QUANTIFICATION AND STATISTICAL ANALYSIS

All results are presented as mean ± SEM. Statistical significance was determined using GraphPad Prism software. Data that passed the normality test were analyzed using Student’s t test for two groups; one-way ANOVA with Tukey’s post-hoc analysis for more than two groups; or two-way ANOVA with Sidak’s post-hoc analysis for two factors. Data that were not normally distributed were analyzed using the nonparametric Mann-Whitney U test, or, for more than two groups, by Kruskal-Wallis with post-hoc analysis by the Dunn test. The statistical details can be found in the figures and legends.

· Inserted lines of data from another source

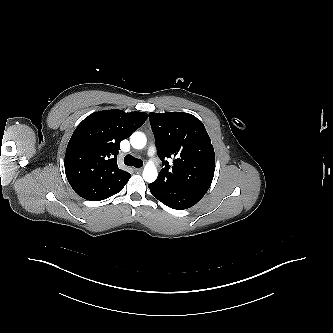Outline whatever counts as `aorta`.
<instances>
[{
    "label": "aorta",
    "mask_w": 333,
    "mask_h": 333,
    "mask_svg": "<svg viewBox=\"0 0 333 333\" xmlns=\"http://www.w3.org/2000/svg\"><path fill=\"white\" fill-rule=\"evenodd\" d=\"M147 138L142 132H134L130 137V143L135 149H142L145 147ZM143 178L146 182L151 183L157 179L158 171L153 163H148L143 170Z\"/></svg>",
    "instance_id": "obj_1"
}]
</instances>
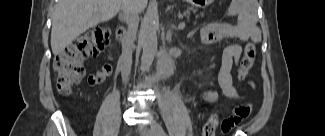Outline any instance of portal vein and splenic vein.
Segmentation results:
<instances>
[{
    "instance_id": "portal-vein-and-splenic-vein-1",
    "label": "portal vein and splenic vein",
    "mask_w": 325,
    "mask_h": 136,
    "mask_svg": "<svg viewBox=\"0 0 325 136\" xmlns=\"http://www.w3.org/2000/svg\"><path fill=\"white\" fill-rule=\"evenodd\" d=\"M179 27H180V28H184V27H185V23H180V24H179Z\"/></svg>"
}]
</instances>
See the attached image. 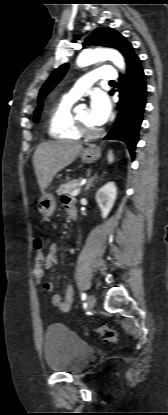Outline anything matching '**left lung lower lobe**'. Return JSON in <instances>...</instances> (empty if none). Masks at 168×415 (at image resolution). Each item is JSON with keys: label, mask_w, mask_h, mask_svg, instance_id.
<instances>
[{"label": "left lung lower lobe", "mask_w": 168, "mask_h": 415, "mask_svg": "<svg viewBox=\"0 0 168 415\" xmlns=\"http://www.w3.org/2000/svg\"><path fill=\"white\" fill-rule=\"evenodd\" d=\"M141 60L134 56L127 64L126 76L120 77L119 89L121 111L114 127L104 139L120 140L126 143L131 157L138 142L139 129L146 104V80ZM115 90H111L113 95Z\"/></svg>", "instance_id": "obj_1"}]
</instances>
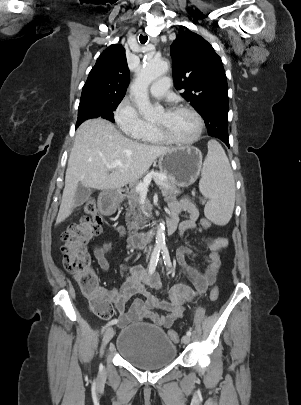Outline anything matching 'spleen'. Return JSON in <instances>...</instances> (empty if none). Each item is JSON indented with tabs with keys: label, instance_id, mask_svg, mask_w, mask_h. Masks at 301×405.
I'll return each mask as SVG.
<instances>
[{
	"label": "spleen",
	"instance_id": "spleen-1",
	"mask_svg": "<svg viewBox=\"0 0 301 405\" xmlns=\"http://www.w3.org/2000/svg\"><path fill=\"white\" fill-rule=\"evenodd\" d=\"M199 186L209 199L205 207L207 218L218 225H226L234 210L235 181L225 151L215 140L208 142Z\"/></svg>",
	"mask_w": 301,
	"mask_h": 405
}]
</instances>
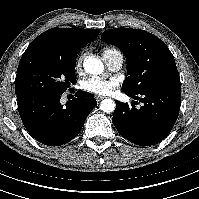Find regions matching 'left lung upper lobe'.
<instances>
[{"label": "left lung upper lobe", "mask_w": 199, "mask_h": 199, "mask_svg": "<svg viewBox=\"0 0 199 199\" xmlns=\"http://www.w3.org/2000/svg\"><path fill=\"white\" fill-rule=\"evenodd\" d=\"M101 39L118 46L125 54L129 76L122 91L140 94L157 87H181L174 57L155 35L144 30L117 28L104 31Z\"/></svg>", "instance_id": "obj_1"}]
</instances>
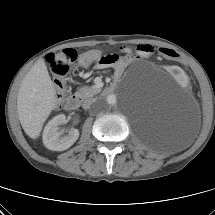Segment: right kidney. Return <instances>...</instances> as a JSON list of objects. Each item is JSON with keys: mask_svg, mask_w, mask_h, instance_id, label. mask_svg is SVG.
Listing matches in <instances>:
<instances>
[{"mask_svg": "<svg viewBox=\"0 0 215 215\" xmlns=\"http://www.w3.org/2000/svg\"><path fill=\"white\" fill-rule=\"evenodd\" d=\"M66 122V116L60 114L55 116L45 126L43 131V143L49 150L64 151L71 147L79 137L77 129H71L66 136H61L59 125Z\"/></svg>", "mask_w": 215, "mask_h": 215, "instance_id": "ca27d5eb", "label": "right kidney"}]
</instances>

DATA AND CODE AVAILABILITY

This study did not generate any unique datasets or code.

Highlights.

• Liver cholesterol and TAZ are elevated in human and mouse fibrotic NASH

• Increased hepatocyte cholesterol upregulates TAZ in human and mouse hepatocytes

• Cholesterol blocks TAZ proteasomal degradation via an adenylyl cyclase-RhoA pathway

• Silencing the pathway in hepatocytes lowers TAZ and fibrosis in experimental NASH

Context and Significance.

Nonalcoholic steatohepatitis (NASH) is the leading cause of chronic liver disease, with liver fibrosis being the most important predictor of liver failure. Due to major gaps in understanding the mechanisms of NASH fibrosis, treatment options are markedly limited. In human NASH, there are increases in both cholesterol and a fibrotic NASH-promoting protein called TAZ, but mechanisms linking cholesterol to NASH and NASH to TAZ upregulation remain unknown. Using specimens and liver cells (hepatocytes) from human and mouse NASH livers, researchers at Columbia University show that excess cholesterol in human and mouse hepatocytes increases TAZ through a calcium-mediated signaling pathway. Importantly, silencing genes in the pathway lowers TAZ, inflammation, and fibrosis in experimental NASH, suggesting new targets for therapeutic intervention.